**ПИСЬМЕННОЕ ЗАДАНИЕ 1**
Воспроизведите дословно часть фрагмента источника, начиная со слов «Устроили короткий суд» и далее вплоть до слов «коротки и скупы.».

**ФРАГМЕНТ ИСТОЧНИКА**
_ _ _

Что было делать с этим человеком? Оставить его у себя — значит следить за ним, тратить на него силы людей, необходимые для борьбы с немцами. Отпустить его — значит рисковать тем, что он выдаст тайну отряда.

Устроили короткий суд и приговорили его к смерти. В одной из дальних штолен приговор был приведен в исполнение, и тело бесславно погибшего труса было завалено камнем.

Бой уже шел над головой. Глухо отдавалось в пещерах эхо выстрелов, грохот бомбежки. Люди, дежурившие у секретных выходов, видели отсветы близкого пламени. Бантыш делал последние приготовления; ему даже было некогда записывать подробности в дневнике. Его записи этих дней коротки и скупы.

«11 ноября. Я наблюдал, как горел мой родной город. Я прожил в нем всю жизнь».

«12 ноября. Керчь еще горит. Пришел Майоров и на заседании штаба сказал, что Акмонайские каменоломни разгромлены немцами и все, кто там был, погибли. Водворилось тяжелое молчание, теперь нам, как никогда, нужны нервы и дух».

«13 ноября. Как кобыла звонила».

_ _ _

Записанные данные:
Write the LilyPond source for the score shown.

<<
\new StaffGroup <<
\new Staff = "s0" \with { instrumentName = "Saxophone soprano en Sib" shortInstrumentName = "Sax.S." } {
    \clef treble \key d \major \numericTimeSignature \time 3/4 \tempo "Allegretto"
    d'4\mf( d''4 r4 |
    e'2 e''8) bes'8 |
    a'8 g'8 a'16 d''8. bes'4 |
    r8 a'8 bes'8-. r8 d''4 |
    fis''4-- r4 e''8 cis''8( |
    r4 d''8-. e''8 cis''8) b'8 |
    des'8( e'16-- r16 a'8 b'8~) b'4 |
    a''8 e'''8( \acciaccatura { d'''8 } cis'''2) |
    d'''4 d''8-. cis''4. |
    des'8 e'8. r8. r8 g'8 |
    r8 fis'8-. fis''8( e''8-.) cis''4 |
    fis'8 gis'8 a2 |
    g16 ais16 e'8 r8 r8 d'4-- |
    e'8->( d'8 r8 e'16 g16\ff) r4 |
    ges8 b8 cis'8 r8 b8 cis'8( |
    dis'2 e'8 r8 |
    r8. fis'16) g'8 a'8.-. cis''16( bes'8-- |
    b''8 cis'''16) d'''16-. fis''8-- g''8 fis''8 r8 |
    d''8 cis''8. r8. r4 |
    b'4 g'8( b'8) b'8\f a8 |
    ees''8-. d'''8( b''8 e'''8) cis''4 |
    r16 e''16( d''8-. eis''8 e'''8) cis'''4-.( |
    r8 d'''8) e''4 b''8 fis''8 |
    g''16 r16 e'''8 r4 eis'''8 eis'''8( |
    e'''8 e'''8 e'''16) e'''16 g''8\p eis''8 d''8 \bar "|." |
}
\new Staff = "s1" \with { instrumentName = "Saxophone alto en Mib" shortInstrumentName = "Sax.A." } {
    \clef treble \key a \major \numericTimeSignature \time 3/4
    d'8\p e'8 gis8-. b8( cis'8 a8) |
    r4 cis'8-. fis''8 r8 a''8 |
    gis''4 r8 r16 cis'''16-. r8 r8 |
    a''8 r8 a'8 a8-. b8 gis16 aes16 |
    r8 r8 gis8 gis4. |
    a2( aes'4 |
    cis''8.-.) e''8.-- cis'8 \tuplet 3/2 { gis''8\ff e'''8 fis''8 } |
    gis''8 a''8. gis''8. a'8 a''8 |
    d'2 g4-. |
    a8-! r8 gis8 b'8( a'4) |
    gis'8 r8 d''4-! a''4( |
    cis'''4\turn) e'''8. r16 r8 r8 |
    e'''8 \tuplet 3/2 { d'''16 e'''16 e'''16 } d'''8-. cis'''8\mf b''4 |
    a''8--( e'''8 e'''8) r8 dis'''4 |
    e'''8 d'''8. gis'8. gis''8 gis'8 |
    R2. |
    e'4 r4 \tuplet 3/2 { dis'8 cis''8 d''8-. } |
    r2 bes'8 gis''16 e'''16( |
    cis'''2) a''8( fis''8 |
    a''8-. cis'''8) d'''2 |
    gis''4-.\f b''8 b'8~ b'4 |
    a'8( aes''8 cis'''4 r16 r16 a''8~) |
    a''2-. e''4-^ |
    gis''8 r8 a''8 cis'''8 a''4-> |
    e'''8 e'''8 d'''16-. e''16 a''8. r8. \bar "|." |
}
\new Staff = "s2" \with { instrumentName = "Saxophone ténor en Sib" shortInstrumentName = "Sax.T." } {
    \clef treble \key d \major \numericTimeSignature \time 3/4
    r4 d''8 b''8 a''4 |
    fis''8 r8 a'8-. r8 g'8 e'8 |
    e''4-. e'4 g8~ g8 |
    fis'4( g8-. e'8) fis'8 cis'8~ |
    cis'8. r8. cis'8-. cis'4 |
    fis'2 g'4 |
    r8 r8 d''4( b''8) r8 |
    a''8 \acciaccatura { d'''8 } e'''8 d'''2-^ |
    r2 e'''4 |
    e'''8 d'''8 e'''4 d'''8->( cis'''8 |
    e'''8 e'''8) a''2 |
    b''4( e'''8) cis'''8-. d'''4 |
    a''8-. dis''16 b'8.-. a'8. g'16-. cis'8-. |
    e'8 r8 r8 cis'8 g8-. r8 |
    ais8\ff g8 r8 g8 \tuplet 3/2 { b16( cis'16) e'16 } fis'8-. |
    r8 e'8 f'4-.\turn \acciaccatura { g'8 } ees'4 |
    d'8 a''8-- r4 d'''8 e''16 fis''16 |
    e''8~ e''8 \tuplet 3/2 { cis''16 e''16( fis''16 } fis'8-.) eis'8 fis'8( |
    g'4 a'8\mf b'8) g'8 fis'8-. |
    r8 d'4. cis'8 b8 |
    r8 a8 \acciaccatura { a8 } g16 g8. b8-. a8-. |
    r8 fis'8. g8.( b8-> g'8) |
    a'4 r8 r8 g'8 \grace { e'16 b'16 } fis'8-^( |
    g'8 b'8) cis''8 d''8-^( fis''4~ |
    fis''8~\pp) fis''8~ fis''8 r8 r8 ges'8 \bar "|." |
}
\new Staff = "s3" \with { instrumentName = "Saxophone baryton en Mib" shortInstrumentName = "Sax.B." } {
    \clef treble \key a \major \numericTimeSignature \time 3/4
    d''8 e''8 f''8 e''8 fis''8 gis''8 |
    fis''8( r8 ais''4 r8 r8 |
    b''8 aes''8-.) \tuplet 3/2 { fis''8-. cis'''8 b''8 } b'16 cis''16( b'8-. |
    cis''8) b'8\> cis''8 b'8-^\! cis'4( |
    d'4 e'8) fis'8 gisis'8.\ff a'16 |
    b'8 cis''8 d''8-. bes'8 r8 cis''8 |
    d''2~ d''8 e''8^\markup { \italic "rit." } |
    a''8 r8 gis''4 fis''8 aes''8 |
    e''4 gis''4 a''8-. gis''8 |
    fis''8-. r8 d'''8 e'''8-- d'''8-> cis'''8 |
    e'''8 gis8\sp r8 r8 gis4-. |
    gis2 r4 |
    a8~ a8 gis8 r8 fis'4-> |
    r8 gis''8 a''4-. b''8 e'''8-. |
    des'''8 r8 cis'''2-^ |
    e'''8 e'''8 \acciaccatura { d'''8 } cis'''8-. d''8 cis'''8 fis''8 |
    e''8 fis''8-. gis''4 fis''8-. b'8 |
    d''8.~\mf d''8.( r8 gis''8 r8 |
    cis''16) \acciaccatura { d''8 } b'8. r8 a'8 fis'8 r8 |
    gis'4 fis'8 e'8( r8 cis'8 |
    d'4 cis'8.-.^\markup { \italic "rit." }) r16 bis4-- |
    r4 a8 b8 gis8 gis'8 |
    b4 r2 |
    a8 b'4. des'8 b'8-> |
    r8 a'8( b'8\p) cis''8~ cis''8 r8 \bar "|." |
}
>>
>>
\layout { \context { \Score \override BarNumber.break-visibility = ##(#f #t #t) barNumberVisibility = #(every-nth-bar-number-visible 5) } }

_ _ _

**ПИСЬМЕННОЕ ЗАДАНИЕ 2**
Выберите в записях все строки, где встречается строка «time», и перепишите их без изменений.

**ОТВЕТ НА ЗАДАНИЕ 1**
Устроили короткий суд и приговорили его к смерти. В одной из дальних штолен приговор был приведен в исполнение, и тело бесславно погибшего труса было завалено камнем.

Бой уже шел над головой. Глухо отдавалось в пещерах эхо выстрелов, грохот бомбежки. Люди, дежурившие у секретных выходов, видели отсветы близкого пламени. Бантыш делал последние приготовления; ему даже было некогда записывать подробности в дневнике. Его записи этих дней коротки и скупы.

**ОТВЕТ НА ЗАДАНИЕ 2**
    \clef treble \key d \major \numericTimeSignature \time 3/4 \tempo "Allegretto"
    \clef treble \key a \major \numericTimeSignature \time 3/4
    \clef treble \key d \major \numericTimeSignature \time 3/4
    \clef treble \key a \major \numericTimeSignature \time 3/4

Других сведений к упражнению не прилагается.